[Point correspondence tracking data]
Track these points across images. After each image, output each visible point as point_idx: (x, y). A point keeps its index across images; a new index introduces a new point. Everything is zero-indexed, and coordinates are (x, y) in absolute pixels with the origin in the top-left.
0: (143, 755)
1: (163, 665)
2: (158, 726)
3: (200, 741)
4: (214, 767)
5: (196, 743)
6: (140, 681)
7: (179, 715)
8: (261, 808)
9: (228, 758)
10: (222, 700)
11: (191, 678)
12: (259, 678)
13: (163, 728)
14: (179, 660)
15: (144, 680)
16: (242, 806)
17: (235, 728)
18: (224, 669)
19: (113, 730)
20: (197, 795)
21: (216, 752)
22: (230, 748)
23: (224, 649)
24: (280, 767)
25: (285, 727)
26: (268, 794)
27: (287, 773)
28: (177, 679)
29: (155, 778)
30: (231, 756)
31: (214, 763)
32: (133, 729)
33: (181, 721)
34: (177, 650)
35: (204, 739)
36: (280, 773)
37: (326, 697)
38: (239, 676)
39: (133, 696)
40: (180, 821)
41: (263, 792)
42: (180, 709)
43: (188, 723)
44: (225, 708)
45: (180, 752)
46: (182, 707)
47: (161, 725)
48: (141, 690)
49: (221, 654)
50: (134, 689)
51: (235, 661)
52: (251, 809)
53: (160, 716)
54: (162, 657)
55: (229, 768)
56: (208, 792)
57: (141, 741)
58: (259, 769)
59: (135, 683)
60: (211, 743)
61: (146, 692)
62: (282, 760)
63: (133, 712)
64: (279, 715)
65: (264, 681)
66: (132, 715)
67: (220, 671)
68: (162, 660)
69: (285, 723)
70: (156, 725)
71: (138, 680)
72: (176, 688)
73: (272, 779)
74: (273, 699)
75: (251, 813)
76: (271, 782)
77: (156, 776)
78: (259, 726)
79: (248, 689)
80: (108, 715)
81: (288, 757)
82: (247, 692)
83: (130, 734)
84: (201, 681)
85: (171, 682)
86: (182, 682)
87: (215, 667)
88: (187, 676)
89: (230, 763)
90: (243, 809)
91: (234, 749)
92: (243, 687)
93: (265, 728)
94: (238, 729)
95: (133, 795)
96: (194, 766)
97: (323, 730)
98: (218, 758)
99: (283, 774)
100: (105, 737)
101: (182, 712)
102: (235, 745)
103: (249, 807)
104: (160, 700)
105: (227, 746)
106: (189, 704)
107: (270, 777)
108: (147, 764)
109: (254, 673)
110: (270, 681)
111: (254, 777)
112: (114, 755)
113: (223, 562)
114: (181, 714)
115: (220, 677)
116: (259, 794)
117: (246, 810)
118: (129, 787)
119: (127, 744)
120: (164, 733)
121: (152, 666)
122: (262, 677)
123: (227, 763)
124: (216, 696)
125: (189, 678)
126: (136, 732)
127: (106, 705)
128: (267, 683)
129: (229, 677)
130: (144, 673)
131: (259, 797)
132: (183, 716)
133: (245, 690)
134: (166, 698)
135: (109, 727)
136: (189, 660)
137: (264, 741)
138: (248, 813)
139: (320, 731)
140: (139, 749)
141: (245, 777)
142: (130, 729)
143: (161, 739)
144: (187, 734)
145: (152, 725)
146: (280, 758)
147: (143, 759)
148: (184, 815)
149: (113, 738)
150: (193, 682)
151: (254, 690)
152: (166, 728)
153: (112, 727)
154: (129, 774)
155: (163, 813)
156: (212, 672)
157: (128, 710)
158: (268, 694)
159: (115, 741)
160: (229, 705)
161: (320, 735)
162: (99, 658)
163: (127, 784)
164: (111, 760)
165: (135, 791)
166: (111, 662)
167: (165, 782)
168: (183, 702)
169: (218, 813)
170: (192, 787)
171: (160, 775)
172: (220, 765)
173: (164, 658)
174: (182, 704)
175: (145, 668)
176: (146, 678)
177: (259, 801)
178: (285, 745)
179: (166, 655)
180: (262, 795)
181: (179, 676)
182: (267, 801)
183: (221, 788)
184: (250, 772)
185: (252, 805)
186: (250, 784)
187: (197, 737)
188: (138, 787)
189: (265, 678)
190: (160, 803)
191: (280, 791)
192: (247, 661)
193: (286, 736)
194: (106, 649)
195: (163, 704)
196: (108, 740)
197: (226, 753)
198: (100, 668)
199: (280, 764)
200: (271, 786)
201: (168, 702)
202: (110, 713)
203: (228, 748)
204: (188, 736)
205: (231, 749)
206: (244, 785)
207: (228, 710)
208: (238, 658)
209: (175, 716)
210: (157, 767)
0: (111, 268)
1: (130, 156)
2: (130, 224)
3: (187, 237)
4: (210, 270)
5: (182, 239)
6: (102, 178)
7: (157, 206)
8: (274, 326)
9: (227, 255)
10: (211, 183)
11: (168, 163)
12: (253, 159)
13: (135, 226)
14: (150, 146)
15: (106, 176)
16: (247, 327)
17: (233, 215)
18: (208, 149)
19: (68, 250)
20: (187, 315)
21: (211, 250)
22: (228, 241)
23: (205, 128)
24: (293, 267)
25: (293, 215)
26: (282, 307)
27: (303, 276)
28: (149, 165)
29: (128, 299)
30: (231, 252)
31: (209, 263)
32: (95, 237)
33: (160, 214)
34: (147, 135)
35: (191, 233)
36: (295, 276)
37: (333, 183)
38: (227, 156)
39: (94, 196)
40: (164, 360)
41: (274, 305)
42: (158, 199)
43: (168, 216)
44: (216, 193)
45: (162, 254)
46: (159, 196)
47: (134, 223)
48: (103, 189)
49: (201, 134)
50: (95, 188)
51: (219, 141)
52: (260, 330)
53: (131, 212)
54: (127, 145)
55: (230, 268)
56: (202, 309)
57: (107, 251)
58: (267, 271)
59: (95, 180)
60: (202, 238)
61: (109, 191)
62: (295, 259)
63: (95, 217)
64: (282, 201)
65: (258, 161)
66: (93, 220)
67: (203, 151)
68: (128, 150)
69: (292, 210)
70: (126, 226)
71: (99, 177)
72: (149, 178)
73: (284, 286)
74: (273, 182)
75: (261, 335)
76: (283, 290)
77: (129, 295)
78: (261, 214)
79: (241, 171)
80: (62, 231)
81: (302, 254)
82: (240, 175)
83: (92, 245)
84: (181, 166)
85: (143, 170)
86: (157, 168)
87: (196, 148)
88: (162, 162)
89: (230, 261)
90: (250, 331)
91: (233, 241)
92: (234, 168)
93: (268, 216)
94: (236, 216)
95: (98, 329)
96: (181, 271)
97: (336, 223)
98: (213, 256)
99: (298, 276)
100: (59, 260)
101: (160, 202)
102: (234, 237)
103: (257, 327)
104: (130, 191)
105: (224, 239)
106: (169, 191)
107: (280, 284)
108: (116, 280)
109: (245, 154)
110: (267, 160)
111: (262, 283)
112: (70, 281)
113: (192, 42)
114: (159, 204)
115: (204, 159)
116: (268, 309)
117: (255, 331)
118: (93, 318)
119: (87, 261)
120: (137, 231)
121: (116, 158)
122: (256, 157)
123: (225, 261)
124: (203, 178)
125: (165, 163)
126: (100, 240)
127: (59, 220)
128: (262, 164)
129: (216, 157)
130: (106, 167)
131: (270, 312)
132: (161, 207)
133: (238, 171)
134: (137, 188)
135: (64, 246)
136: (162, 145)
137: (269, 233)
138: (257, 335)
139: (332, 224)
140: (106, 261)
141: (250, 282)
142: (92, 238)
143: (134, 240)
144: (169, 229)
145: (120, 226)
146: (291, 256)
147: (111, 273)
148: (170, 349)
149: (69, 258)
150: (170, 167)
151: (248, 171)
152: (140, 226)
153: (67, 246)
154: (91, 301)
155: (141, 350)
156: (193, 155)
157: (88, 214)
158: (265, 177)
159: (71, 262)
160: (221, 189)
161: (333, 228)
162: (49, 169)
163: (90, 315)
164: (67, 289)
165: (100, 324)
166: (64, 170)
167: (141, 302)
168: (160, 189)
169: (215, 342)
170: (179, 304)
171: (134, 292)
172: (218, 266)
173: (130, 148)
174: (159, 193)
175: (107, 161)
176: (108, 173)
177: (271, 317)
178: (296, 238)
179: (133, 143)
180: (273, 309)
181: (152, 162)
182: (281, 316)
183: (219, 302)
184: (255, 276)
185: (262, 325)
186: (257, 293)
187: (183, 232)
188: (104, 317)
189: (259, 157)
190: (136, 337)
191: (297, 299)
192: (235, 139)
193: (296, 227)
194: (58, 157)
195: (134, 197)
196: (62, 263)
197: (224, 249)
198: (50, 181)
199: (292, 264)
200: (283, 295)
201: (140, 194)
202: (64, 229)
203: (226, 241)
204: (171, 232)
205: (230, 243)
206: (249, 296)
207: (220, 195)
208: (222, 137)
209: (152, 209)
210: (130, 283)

Exercise directions: Render the items as a JSON list of strings, one string per line and no blank lines, starting at the first line and ending with the line that contains "53: (160, 716)".

Answer section:
[
  "Track these points across images. After each image, output each visible point as point_idx: (x, y). A point keeps its index across images; a new index introduces a new point. Everything is zero-indexed, and coordinates are (x, y) in absolute pixels with the origin in the top-left.",
  "0: (143, 755)",
  "1: (163, 665)",
  "2: (158, 726)",
  "3: (200, 741)",
  "4: (214, 767)",
  "5: (196, 743)",
  "6: (140, 681)",
  "7: (179, 715)",
  "8: (261, 808)",
  "9: (228, 758)",
  "10: (222, 700)",
  "11: (191, 678)",
  "12: (259, 678)",
  "13: (163, 728)",
  "14: (179, 660)",
  "15: (144, 680)",
  "16: (242, 806)",
  "17: (235, 728)",
  "18: (224, 669)",
  "19: (113, 730)",
  "20: (197, 795)",
  "21: (216, 752)",
  "22: (230, 748)",
  "23: (224, 649)",
  "24: (280, 767)",
  "25: (285, 727)",
  "26: (268, 794)",
  "27: (287, 773)",
  "28: (177, 679)",
  "29: (155, 778)",
  "30: (231, 756)",
  "31: (214, 763)",
  "32: (133, 729)",
  "33: (181, 721)",
  "34: (177, 650)",
  "35: (204, 739)",
  "36: (280, 773)",
  "37: (326, 697)",
  "38: (239, 676)",
  "39: (133, 696)",
  "40: (180, 821)",
  "41: (263, 792)",
  "42: (180, 709)",
  "43: (188, 723)",
  "44: (225, 708)",
  "45: (180, 752)",
  "46: (182, 707)",
  "47: (161, 725)",
  "48: (141, 690)",
  "49: (221, 654)",
  "50: (134, 689)",
  "51: (235, 661)",
  "52: (251, 809)",
  "53: (160, 716)"
]